As fabulosas pensões das filhas solteiras do Congresso
As pensões de maior valor são pagas pelo Congresso. Um grupo de 56 filhas solteiras de servidores do Congresso Nacional tem renda mensal maior do que deputados e senadores, que recebem salário de R$ 33,7 mil. Quarenta e três delas atingem o teto remuneratório constitucional – R$ 39,3 mil, igual ao salário dos ministros do Supremo Tribunal Federal (STF). As 390 pensionistas custam R$ 90 milhões por ano ao contribuinte.
A maior remuneração bruta na Câmara dos Deputados é de Raissa Guerra, de 48 anos, filha de um ex-servidor. A renda de R$ 54,7 mil sofre o abate-teto de R$ 15,4 mil. Ela recebe a pensão desde 1982, mas passou a receber o valor integral somente em janeiro deste ano.
O Poder Judiciário também não poupa recursos com as suas filhas solteiras. Três pensionistas do Tribunal Superior do Trabalho (TST) recebem o mesmo salário dos ministros do tribunal – R$ 37,3 mil. A mais idosa, com 79 anos, Ana Maria Coelho, recebe duas pensões no valor de R$ 61,7 mil.
Filha do ex-ministro Lopo de Carvalho Coelho, ela acumula pensões do TST e do Montepio Civil da União, um plano de previdência fechado que beneficia dependentes de servidores civis, de juízes federais e ministros de tribunais superiores. As 29 pensionistas do TST custam R$ 5,4 milhões por ano aos cofres públicos.
No Supremo Tribunal Federal (STF), duas filhas de ministros recebem o teto constitucional. Filha do ex-ministro José Geraldo Rodrigues de Alckmin, morto em 1978, a arquiteta Maria Lúcia Rangel de Alckmin, de 74 anos, recebe R$ 39,3 mil de pensão na condição de “filha solteira maior”. Maria Ayla Furtado de Vasconcelos, filha do ex-ministro Abner de Vasconcellos, morto de 1972, recebe pensão no mesmo valor.
Um privilégio de origem secular
As pensões para filhas solteiras tiveram origem nas Forças Armadas, quando o Brasil se separou de Portugal. Em 1823, o Governo Imperial concedeu às viúvas ou órfãs de oficiais do Exército mortos nas lutas pela Independência do Brasil o benefício de meio soldo de seus maridos ou pais. Em 1847, o governo estabeleceu que as filhas solteiras do Exército continuariam a receber o meio soldo mesmo depois de casadas.

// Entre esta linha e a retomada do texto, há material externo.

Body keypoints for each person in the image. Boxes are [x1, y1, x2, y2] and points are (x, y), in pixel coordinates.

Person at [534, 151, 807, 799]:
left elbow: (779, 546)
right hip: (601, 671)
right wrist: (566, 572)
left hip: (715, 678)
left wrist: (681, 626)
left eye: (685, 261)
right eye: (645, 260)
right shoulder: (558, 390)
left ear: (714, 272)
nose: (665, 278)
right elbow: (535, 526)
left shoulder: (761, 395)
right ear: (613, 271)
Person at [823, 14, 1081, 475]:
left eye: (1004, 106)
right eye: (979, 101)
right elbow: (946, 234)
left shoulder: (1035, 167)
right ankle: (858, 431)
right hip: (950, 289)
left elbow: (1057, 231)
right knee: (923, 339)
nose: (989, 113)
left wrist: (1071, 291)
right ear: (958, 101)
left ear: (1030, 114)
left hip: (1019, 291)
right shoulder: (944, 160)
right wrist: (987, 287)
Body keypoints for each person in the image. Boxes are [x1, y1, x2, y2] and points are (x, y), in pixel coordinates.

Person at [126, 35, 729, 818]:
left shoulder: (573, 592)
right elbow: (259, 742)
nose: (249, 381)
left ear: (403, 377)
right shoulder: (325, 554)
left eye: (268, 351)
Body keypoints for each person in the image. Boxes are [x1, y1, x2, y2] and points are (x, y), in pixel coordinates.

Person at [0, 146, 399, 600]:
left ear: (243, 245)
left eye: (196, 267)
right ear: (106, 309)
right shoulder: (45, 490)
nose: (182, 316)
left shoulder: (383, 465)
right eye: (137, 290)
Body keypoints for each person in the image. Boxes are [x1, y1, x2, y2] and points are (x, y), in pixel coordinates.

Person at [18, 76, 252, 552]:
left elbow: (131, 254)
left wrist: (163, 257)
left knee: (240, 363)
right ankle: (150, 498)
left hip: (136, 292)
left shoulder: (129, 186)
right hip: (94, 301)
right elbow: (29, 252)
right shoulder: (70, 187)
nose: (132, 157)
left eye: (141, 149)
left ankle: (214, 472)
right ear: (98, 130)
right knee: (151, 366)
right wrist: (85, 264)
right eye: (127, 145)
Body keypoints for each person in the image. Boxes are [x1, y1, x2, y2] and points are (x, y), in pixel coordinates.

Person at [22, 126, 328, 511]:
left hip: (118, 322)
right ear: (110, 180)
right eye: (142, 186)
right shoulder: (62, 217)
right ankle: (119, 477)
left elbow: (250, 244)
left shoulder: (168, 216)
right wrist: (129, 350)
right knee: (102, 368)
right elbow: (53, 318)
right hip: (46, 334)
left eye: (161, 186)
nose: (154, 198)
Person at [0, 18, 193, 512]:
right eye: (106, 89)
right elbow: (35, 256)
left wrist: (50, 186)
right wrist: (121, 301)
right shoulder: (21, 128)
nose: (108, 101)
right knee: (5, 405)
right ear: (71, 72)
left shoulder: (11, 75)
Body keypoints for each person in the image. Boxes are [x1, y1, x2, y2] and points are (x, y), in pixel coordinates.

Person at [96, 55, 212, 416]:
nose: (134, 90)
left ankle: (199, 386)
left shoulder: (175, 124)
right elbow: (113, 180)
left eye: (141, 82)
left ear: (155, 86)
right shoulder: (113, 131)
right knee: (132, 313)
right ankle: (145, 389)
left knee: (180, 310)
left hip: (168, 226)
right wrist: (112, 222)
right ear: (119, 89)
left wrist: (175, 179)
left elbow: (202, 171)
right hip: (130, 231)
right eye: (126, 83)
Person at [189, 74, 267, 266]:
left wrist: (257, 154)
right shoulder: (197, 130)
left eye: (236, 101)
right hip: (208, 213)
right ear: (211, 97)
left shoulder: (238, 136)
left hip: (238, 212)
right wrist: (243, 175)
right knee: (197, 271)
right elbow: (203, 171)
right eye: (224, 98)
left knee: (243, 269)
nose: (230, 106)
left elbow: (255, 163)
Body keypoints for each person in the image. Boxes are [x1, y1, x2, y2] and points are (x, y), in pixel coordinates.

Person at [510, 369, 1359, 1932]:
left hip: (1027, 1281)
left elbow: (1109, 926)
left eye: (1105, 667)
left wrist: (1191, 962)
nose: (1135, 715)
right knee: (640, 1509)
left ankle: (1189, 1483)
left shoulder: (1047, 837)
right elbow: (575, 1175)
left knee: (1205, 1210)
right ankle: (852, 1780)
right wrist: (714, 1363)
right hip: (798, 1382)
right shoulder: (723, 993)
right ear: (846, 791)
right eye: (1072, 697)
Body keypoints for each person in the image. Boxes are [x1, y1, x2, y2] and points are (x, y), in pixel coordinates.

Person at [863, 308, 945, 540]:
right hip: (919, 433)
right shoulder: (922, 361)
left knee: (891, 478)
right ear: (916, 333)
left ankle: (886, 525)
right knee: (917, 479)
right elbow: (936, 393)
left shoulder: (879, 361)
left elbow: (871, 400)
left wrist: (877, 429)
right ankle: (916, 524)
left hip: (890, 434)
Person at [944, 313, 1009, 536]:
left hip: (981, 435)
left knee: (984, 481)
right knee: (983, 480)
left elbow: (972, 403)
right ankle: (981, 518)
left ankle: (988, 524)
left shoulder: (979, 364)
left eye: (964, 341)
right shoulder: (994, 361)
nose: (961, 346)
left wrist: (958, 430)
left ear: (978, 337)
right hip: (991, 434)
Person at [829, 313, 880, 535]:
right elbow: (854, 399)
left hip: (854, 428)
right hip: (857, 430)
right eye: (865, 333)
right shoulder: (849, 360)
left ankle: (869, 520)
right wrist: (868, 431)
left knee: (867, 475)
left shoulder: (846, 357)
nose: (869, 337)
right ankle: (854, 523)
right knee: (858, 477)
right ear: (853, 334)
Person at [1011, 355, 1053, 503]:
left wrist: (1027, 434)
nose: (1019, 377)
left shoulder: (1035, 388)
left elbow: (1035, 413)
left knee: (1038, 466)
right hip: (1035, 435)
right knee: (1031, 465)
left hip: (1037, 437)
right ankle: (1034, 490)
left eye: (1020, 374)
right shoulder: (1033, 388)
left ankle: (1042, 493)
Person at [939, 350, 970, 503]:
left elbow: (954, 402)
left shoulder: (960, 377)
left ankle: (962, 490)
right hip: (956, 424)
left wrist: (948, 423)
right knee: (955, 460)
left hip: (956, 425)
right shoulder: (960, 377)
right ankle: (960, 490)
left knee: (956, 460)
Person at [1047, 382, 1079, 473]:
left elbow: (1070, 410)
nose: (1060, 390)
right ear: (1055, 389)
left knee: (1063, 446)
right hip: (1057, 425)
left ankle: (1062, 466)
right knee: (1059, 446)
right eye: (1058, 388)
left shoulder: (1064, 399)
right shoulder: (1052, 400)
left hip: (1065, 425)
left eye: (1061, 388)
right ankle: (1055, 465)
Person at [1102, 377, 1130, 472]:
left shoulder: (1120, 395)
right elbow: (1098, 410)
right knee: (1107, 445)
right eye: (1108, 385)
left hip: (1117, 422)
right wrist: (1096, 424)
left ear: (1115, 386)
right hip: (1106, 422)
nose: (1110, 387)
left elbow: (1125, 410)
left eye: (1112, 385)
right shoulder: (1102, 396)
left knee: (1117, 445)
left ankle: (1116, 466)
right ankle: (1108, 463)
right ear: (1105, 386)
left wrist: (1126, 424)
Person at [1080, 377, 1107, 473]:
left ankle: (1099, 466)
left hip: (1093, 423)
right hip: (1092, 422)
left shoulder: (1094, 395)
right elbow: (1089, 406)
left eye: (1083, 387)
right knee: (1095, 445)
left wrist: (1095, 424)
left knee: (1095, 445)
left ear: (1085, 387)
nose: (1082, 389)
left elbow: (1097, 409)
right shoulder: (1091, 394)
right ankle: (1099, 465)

No ano de 1902, a República estendeu, definitivamente, às filhas casadas o direito à percepção do meio soldo e ao montepio da Marinha. A situação ficou ainda mais definida em 1946, quando um decreto assegurou a pensão às filhas solteiras, viúvas, casadas ou desquitadas. A Lei nº 3.765/60 unificou todos os benefícios em apenas um, conhecido como pensão militar, e consolidou a expressão “filhos de qualquer condição”, que beneficia filhas pensionistas sem qualquer restrição.
Mas a primeira menção a “filhas solteiras” remonta ao final do século 18, no Brasil Colônia. Em 1795, foi aprovado o Plano de Montepio dos Oficiais da Armada Real Portuguesa – precursora da Marinha. Os oficiais contribuíam com um dia de soldo para garantir uma renda às viúvas e às filhas “donzelas ou viúvas”, que dividiriam igualmente a pensão, mesmo que casassem após a concessão. A pensão militar, portanto, antecede à criação do sistema previdenciário no Brasil, em 1923.
Os dados históricos estão registrados no trabalho de conclusão de curso apresentado por Gilson Gomes de Oliveira na Faculdade de Direito da Universidade Federal de Goiás.